Dans tous les cas, l’expérience fait l’excellence : «on ne peut pas être moins bon sur un livestream». Surtout face aux aléas du direct, rares mais angoissants, comme cette coupure de courant qui a perturbé la captation d’une pièce en février 2020 … Un mauvais souvenir qui n’affecte guère ce plaisir pur de la capta en direct, littéralement exacerbé pendant les dix jours passés au festival d’Avignon, en immersion, en communion avec les acteurs, les metteurs en scène. Des professionnels dont certains commencent à saisir l’enjeu considérable du livestream et de la diffusion en VoD, les avantages que ce format apporte et pas seulement par temps de COVID.
2020 : année 0
Loin d’être une menace pour le spectacle en salle (la principale inquiétude des frileux qui redoutent l’effet canapé), l’œuvre audiovisuelle, diffusée en DVD, en VoD, via ARTE ou Culturebox, s’avère un atout promotionnel de poids à l’heure où le streaming explose face aux médias traditionnels ; c’est donc un excellent moyen de toucher de nouveaux publics tout en attirant l’attention de journalistes et de programmateurs sur-sollicités, et en conservant une trace du travail effectué pour enrichir un patrimoine en constante évolution. Les problèmes ?
- Une prestation de qualité (repérage, tournage) suppose un prix (de 10 000 euros en moyenne quand on opère pour un client à 25 000 quand on est producteur) ; le tarif évolue aussi selon le nombre de jours de tournage, de professionnels nécessaires. Tout dépend du dispositif, mais il est évident que certaines compagnies, certains théâtres ne disposent pas du budget nécessaire.
- Le retour sur investissement n’est pas immédiat, il faut compter sur un effet « longue traîne », se projeter sur plusieurs années parfois pour être bénéficiaire, or dans l’univers du spectacle, les rentrées doivent être immédiates pour compenser les dépenses effectuées, conserver un équilibre financier et faire tourner les troupes et les salles.

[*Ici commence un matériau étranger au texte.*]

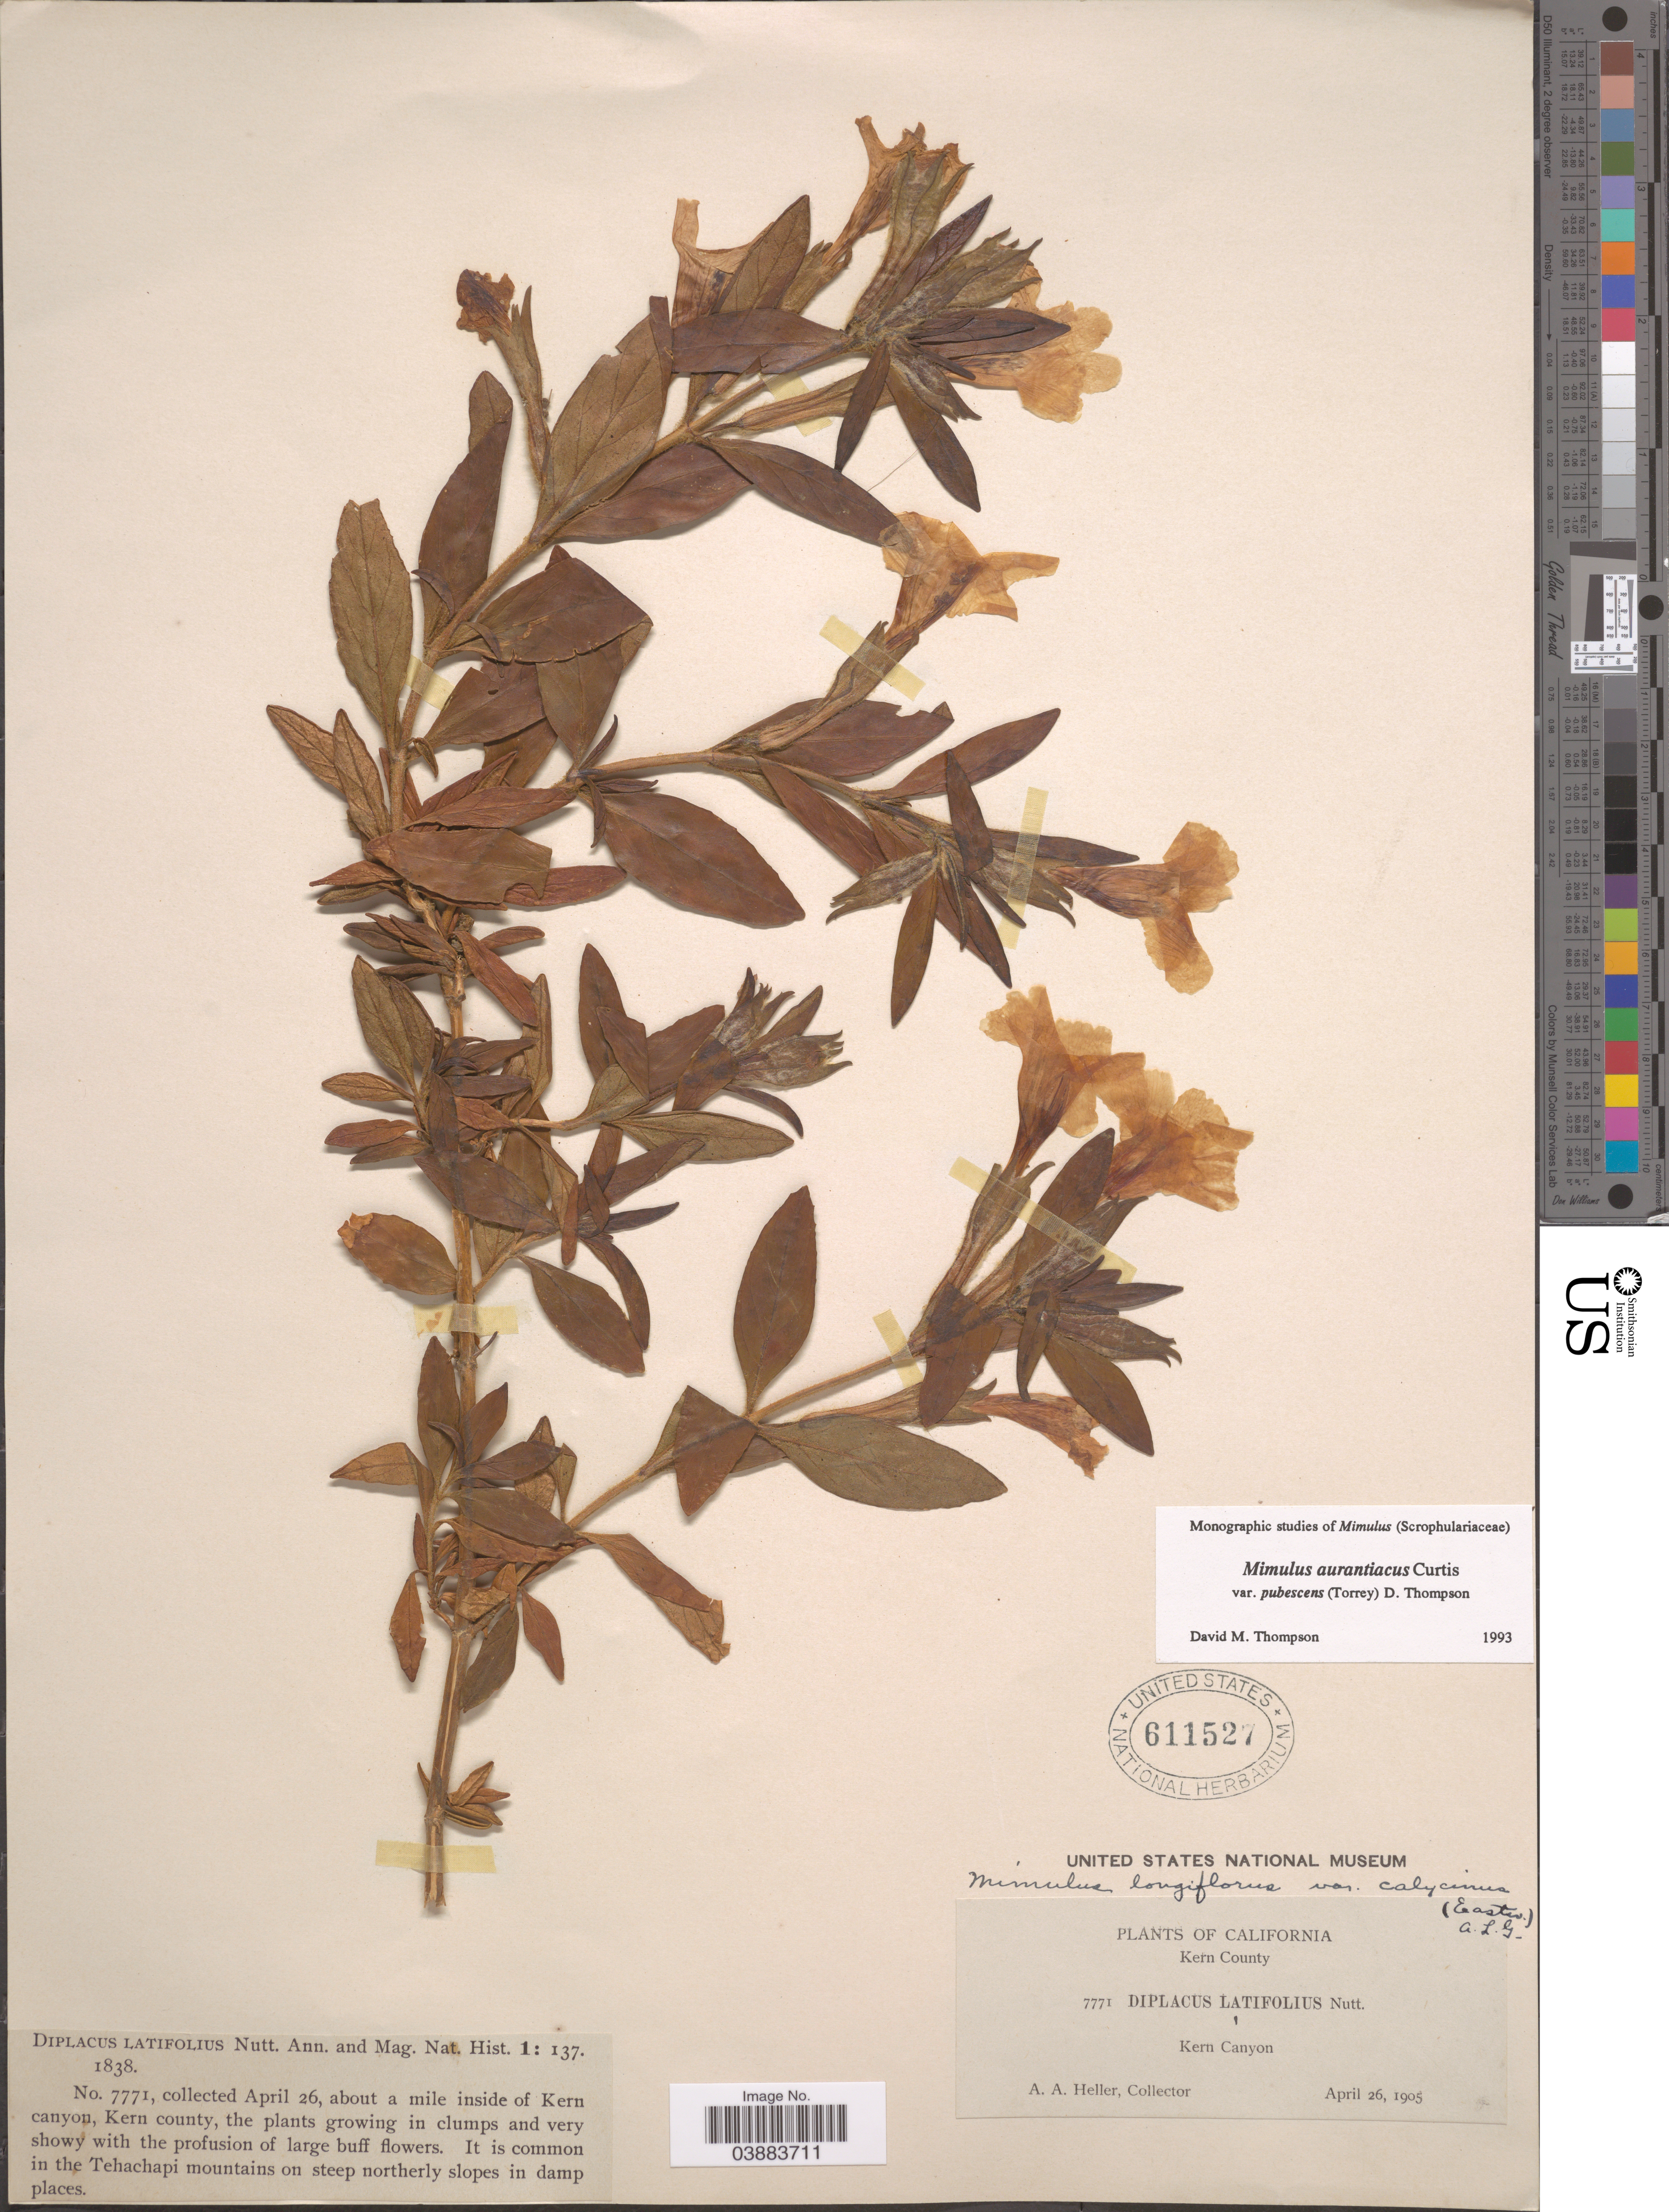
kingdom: Plantae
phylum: Tracheophyta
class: Magnoliopsida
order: Lamiales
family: Phrymaceae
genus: Diplacus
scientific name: Diplacus aurantiacus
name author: (Curtis) Jeps.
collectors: A. A. Heller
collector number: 7771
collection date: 1905-04-26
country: United States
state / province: California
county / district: Kern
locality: Kern County. Kern Canyon. About a mile inside of Kern canyon.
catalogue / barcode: US 611527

- Et puis il y a la question centrale, cruciale même, des droits. Un frein énorme dans la diffusion de certains spectacles captés depuis longtemps, bien avant l’émergence du streaming ; les contrats signés alors n’n tenaient pas compteet pour cause, il n’existait pas. Il faut donc tout renégocier, ce qui est pour le moins complexe et long, surtout face à des intervenants qui n’ont pas encore intégré la logique de ces nouveaux médias.
Tout cela explique que la captation ne soit pas encore un réflexe, une évidence. Conscients des opportunités, témoins d’une mutation à l’œuvre depuis 2017 environ, Sébastien Tézé et son équipe quittent le domaine purement technique pour expliquer, rassurer, convaincre, faire de la pédagogie pure, apporter leur conseil en la matière auprès de d’interlocuteurs curieux bien que réticents. 2020 entre COVID et confinement ? Une année 0 qui ouvre une nouvelle ère, où chacun va devoir se positionner. L’industrie de la musique a été particulièrement réactive, ajoute Sébastien qui cite en exemple la rapidité avec laquelle Live Nation a développé des solutions de captation pour diversifier son offre. Les grands acteurs internationaux ont cerné ces sources de revenus en devenir. C’est maintenant au monde du théâtre de suivre. Et Avignon 2021, à n’en pas douter, va constituer une opportunité essentielle. A suivre.
Merci à Sébastien Tézé pour son temps et ses réponses.